Bergman y Antonioni siempre han sido considerados dos referentes del cine moderno, y su influencia en generaciones posteriores de cineastas resulta casi obligada, a pesar de que a menudo, sus discursos eran mostrados como una pesada carga para quienes pretendían o pretenden descubrir el mundo desde el otro lado de una cámara. En este sentido, muchos expertos aseguran que la influencia de Antonioni alcanzó a ser todavía más evidente que la de su par sueco, quien en vida no demostró tener demasiada afinidad con el modelo formal del italiano, y que se resumen en las breves menciones elogiosas que Bergman realizó de «La Noche» y «Blow-Up».
En el año 1958, Antonioni legaría para la posteridad una declaración de principios que, para bien o para mal, le señalaría para siempre: «Yo no trabajo para el público -declaraba en 1958- pero el público está ahí y es el que mira. Soy consciente de que debería esforzarme por hacer un cine menos difícil, pero tengo temor de perder mi sinceridad y mi espontaneidad».

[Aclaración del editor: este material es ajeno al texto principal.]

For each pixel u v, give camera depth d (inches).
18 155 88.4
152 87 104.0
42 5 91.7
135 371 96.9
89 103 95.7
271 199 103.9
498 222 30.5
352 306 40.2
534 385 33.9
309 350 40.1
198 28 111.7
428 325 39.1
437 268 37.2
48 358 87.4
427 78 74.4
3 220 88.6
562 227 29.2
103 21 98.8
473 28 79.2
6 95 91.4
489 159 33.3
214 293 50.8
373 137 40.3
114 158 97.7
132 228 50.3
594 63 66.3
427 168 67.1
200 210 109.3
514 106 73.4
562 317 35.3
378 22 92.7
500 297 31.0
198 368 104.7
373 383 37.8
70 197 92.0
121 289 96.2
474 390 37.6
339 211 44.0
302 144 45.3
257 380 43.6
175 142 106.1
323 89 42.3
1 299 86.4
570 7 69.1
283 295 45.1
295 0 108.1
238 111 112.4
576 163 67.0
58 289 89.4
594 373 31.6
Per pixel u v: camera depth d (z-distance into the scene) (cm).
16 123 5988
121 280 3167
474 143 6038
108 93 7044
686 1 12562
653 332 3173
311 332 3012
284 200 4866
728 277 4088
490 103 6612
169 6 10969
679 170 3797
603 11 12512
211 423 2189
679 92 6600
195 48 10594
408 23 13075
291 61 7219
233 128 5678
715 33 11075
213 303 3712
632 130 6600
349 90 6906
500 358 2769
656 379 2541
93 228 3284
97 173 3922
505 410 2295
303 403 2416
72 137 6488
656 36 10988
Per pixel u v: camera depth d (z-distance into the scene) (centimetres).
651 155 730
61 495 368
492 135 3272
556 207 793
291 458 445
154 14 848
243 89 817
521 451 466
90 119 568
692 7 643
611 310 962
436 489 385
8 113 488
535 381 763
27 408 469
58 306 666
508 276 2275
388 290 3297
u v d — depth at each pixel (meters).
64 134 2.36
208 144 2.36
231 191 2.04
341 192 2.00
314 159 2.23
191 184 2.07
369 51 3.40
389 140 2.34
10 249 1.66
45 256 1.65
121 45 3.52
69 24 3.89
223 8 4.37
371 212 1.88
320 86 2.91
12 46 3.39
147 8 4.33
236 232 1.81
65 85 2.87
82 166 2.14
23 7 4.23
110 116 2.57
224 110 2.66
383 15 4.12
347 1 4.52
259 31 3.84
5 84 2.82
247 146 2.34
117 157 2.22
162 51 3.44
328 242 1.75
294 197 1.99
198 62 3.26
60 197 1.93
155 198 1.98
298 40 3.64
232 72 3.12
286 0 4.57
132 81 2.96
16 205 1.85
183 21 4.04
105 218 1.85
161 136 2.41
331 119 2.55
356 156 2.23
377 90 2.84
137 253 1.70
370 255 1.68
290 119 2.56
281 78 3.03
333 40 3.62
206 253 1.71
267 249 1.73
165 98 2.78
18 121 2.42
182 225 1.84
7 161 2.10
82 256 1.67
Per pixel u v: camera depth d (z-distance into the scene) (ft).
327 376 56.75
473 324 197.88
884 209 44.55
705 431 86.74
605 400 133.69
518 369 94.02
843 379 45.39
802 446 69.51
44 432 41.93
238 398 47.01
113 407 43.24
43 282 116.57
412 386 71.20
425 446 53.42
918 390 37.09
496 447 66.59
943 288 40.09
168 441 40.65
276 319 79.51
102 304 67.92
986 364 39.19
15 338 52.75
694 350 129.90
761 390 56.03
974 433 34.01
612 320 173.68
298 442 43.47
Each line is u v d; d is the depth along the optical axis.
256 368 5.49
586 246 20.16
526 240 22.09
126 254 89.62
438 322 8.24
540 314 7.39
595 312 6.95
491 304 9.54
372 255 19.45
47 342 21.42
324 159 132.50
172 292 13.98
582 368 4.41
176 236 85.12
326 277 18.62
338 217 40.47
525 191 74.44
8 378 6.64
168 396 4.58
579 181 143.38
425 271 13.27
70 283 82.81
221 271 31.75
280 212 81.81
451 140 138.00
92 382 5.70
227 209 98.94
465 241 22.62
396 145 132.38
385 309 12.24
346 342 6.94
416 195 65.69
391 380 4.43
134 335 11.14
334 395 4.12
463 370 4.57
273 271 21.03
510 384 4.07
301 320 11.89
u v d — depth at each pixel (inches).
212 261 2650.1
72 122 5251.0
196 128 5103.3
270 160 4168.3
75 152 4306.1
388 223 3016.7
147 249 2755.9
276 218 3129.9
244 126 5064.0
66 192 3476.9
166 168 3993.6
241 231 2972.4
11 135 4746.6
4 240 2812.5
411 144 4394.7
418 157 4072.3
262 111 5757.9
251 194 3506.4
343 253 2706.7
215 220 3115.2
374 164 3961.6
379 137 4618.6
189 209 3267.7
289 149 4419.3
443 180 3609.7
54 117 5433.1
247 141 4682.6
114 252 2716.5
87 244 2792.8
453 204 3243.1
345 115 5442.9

Discurso propio e intrasferible
Antonioni siempre desorientó y sorprendió, sobre todo, a aquellos cuyo conocimiento de las reglas y tradiciones del cine les impedía juzgar y encarar una evolución cuya discreción expresiva revelaba un verdadero carácter, un carácter revolucionario. Ante una incomprensión de esta naturaleza, el cineasta nunca se desalentó ni se desmoronó, simplemente continuó en la misma dirección, en la seguridad, sin duda, de que esa era la forma en que podía llegar a trascender.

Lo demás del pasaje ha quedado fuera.